Broadstuff (a blog that I follow) has a good summary of a recent McKinsey article on the differences between how technology winners and losers navigate a recession. The key take away, besides the fact that technology spending falls really fast during a recession, is that successful technology companies are smart about how they cut SG&A and thoughtful on core vs. non-core investments. I’ve listed the McKinsey findings below (as quoted in Broadstuff); see Broadstuff’s site, linked above, for a more detailed explanation of each.
Successful technology company tactics during a recession
- Manage working capital aggressively
- Rationalize SG&A expenses and overall headcount
- Make frequent, significant acquisitions (later)
- Divest non-core assets early in the cycle
- Maintain a stable level of leverage relative to equity
An important point to note is that for #2, the rationalization of headcount, successful companies actually slightly increased their headcount expenses (relative to their loser technology company competitors) during the recession.

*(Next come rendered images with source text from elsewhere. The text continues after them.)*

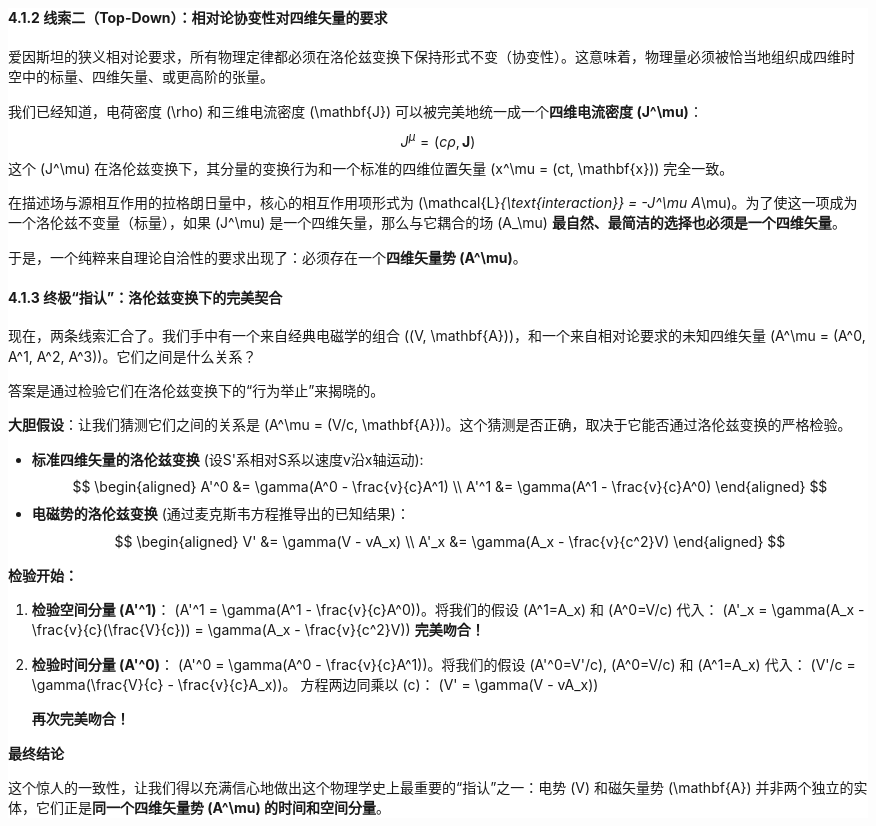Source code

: #### **4.1.2 线索二（Top-Down）：相对论协变性对四维矢量的要求**

爱因斯坦的狭义相对论要求，所有物理定律都必须在洛伦兹变换下保持形式不变（协变性）。这意味着，物理量必须被恰当地组织成四维时空中的标量、四维矢量、或更高阶的张量。

我们已经知道，电荷密度 \(\rho\) 和三维电流密度 \(\mathbf{J}\) 可以被完美地统一成一个**四维电流密度 \(J^\mu\)**：
$$
J^\mu = (c\rho, \mathbf{J})
$$
这个 \(J^\mu\) 在洛伦兹变换下，其分量的变换行为和一个标准的四维位置矢量 \(x^\mu = (ct, \mathbf{x})\) 完全一致。

在描述场与源相互作用的拉格朗日量中，核心的相互作用项形式为 \(\mathcal{L}_{\text{interaction}} = -J^\mu A_\mu\)。为了使这一项成为一个洛伦兹不变量（标量），如果 \(J^\mu\) 是一个四维矢量，那么与它耦合的场 \(A_\mu\) **最自然、最简洁的选择也必须是一个四维矢量**。

于是，一个纯粹来自理论自洽性的要求出现了：必须存在一个**四维矢量势 \(A^\mu\)**。

#### **4.1.3 终极“指认”：洛伦兹变换下的完美契合**

现在，两条线索汇合了。我们手中有一个来自经典电磁学的组合 \((V, \mathbf{A})\)，和一个来自相对论要求的未知四维矢量 \(A^\mu = (A^0, A^1, A^2, A^3)\)。它们之间是什么关系？

答案是通过检验它们在洛伦兹变换下的“行为举止”来揭晓的。

**大胆假设**：让我们猜测它们之间的关系是 \(A^\mu = (V/c, \mathbf{A})\)。这个猜测是否正确，取决于它能否通过洛伦兹变换的严格检验。

*   **标准四维矢量的洛伦兹变换** (设S'系相对S系以速度v沿x轴运动):
    $$
    \begin{aligned}
    A'^0 &= \gamma(A^0 - \frac{v}{c}A^1) \\
    A'^1 &= \gamma(A^1 - \frac{v}{c}A^0)
    \end{aligned}
    $$
*   **电磁势的洛伦兹变换** (通过麦克斯韦方程推导出的已知结果)：
    $$
    \begin{aligned}
    V' &= \gamma(V - vA_x) \\
    A'_x &= \gamma(A_x - \frac{v}{c^2}V)
    \end{aligned}
    $$

**检验开始：**
1.  **检验空间分量 \(A'^1\)**：
    \(A'^1 = \gamma(A^1 - \frac{v}{c}A^0)\)。将我们的假设 \(A^1=A_x\) 和 \(A^0=V/c\) 代入：
    \(A'_x = \gamma(A_x - \frac{v}{c}(\frac{V}{c})) = \gamma(A_x - \frac{v}{c^2}V)\)
    **完美吻合！**

2.  **检验时间分量 \(A'^0\)**：
    \(A'^0 = \gamma(A^0 - \frac{v}{c}A^1)\)。将我们的假设 \(A'^0=V'/c\), \(A^0=V/c\) 和 \(A^1=A_x\) 代入：
    \(V'/c = \gamma(\frac{V}{c} - \frac{v}{c}A_x)\)。
    方程两边同乘以 \(c\)：
    \(V' = \gamma(V - vA_x)\)

    **再次完美吻合！**

**最终结论**

这个惊人的一致性，让我们得以充满信心地做出这个物理学史上最重要的“指认”之一：电势 \(V\) 和磁矢量势 \(\mathbf{A}\) 并非两个独立的实体，它们正是**同一个四维矢量势 \(A^\mu\) 的时间和空间分量**。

This speaks to the need to focus on what works, get the right team on board and focused on the goal and get rid of non-core/distractions. This is very similar to what I am hearing board members say to portfolio company executives right now - figure out what the market needs now/what will be needed and cut out any other projects that are not aligned with this core task. Focus is a good thing.
It’s tough for me to give solid advice during these times. I’ve only lived (during my working career) through the dot.com downturn, and the current recession feels more dangerous/more wide spread. I welcome any suggestions/advice from the Startable readership on how smart technology executives navigate this market.